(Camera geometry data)
──────────
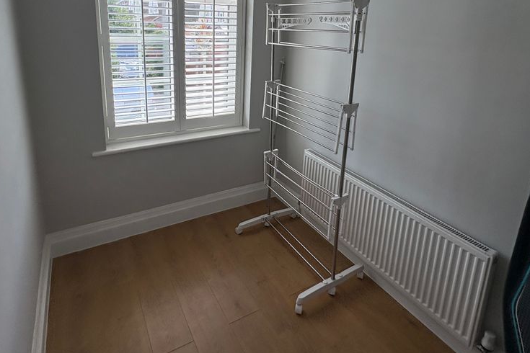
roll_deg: -2.1
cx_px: 254
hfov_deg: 78.5
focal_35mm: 22
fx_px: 324
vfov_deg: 55.0
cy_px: 97
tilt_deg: -12.2
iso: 64
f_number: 2.2
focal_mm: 2.22
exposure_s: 1/262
──────────
**What to work on**
Write out only what runs from the line holding "focal_35mm: 22" through the last line of the records, exactly as shown.

**Your response**
focal_35mm: 22
fx_px: 324
vfov_deg: 55.0
cy_px: 97
tilt_deg: -12.2
iso: 64
f_number: 2.2
focal_mm: 2.22
exposure_s: 1/262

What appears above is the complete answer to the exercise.